Let’s divide the headquarters into two: CA HQ 1
and CA HQ 2
and one person to each division. With twice as much people, we can finish the task in half the time but there is one small problem, we want the census takers for SFO, called SFO 1
and SFO 2
, send their results to either CA HQ 1
or CA HQ 2
.
We don’t want SFO 1
sending results to CA HQ 1
and SFO 2
sending their results to CA HQ 2
because this would result an population count for SFO divided between CA HQ 1
or CA HQ 2
. That is not ideal because we want consolidated population count by city, not partial counts.
So, what we can do is to instruct census takers in SFO 1
and SFO 2
to send their results to either CA HQ 1
or CA HQ 2
. Similarly we should instruct census takers for San Jose and LA, they should either send it to CA HQ 1
or CA HQ 2
.
With this model, again, we were able to complete the census calculation in two months.
If next year if we were asked to do the same thing in a month, we know exactly what to do and we can simply double the resources and apply our model. Now, we have a good enough model, not only the model works but it also can scale.
The model we have here is called MapReduce. MapReduce is a programming model for distributed computing. It’s not a programming language, it is a programming model which we can use to process huge data sets in a distributed fashion.
Now let’s look at the faces involved in Mapreduce. The phase where individuals collect the population of their assigned city or part of the city is called a _Map phase.
The individual person involved in the actual calculation is called the Mapper and the city or the part of the city he is working with is known as the Input Split.
The output from each mapper is a Key Value pair as we can see the key is SFO
the value is 5
or the key is SJSOE
the value is 2
.
The phase where you aggregate the intermediate results from each city or mappers in the headquarters is called the Reduced phase and the individuals who work in the headquarters are known as Reducers because they reduce or consolidate the output from many different mappers. Each reducer will produce a result set.

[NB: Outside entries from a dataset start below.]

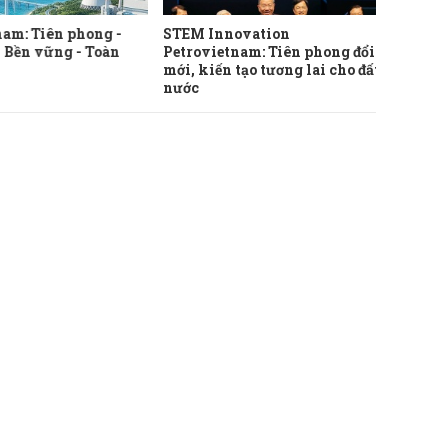
nam: Tiên phong -
STEM Innovation
Nói ít
- Bền vững - Toàn
Petrovietnam: Tiên phong đổi
nhiều 
mới, kiến tạo tương lai cho đất
quả ca
nước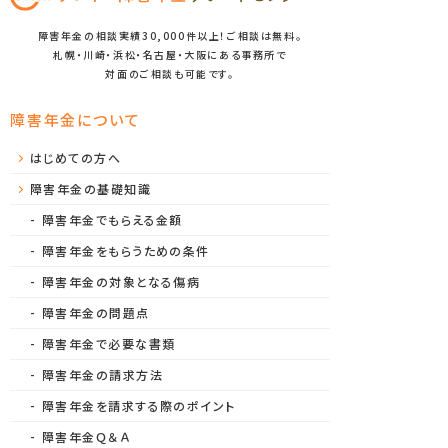
障害年金の相談実績30,000件以上！ご相談は無料。
札幌・川崎・浜松・名古屋・大阪にある事務所で
対面のご相談も可能です。
障害年金について
はじめての方へ
障害年金の基礎知識
障害年金でもらえる金額
障害年金をもらうための条件
障害年金の対象となる傷病
障害年金の問題点
障害年金で必要な書類
障害年金の請求方法
障害年金を請求する際のポイント
障害年金Ｑ＆Ａ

The phase in which the values from the different mappers are copied or transferred to reducers is known as the Shuffle phase. The shuffle phase comes in between map and the reduced phase. Therefore, map phase, shuffle phase and reduce face are the three phases of Mapreduce.
Summary
MapReduce is:
- A distributed programming model for processing large data sets
- Conceived at Google and Hadoop’s adapt this programming model.
- Can be implemented in any programming language and Hadoop supports a lot of programming language to write Mapreduce programs. We can write a Mapreduce program in Scala, Python, C/C++ and of course Java.
- Mapreduce is not a programming language, it is a programming model.
- Hadoop implements Mapreduce so that the Mapreduce system in Hadoop manages the communicationsm, data transfer, parallel execution across the distributed servers or nodes.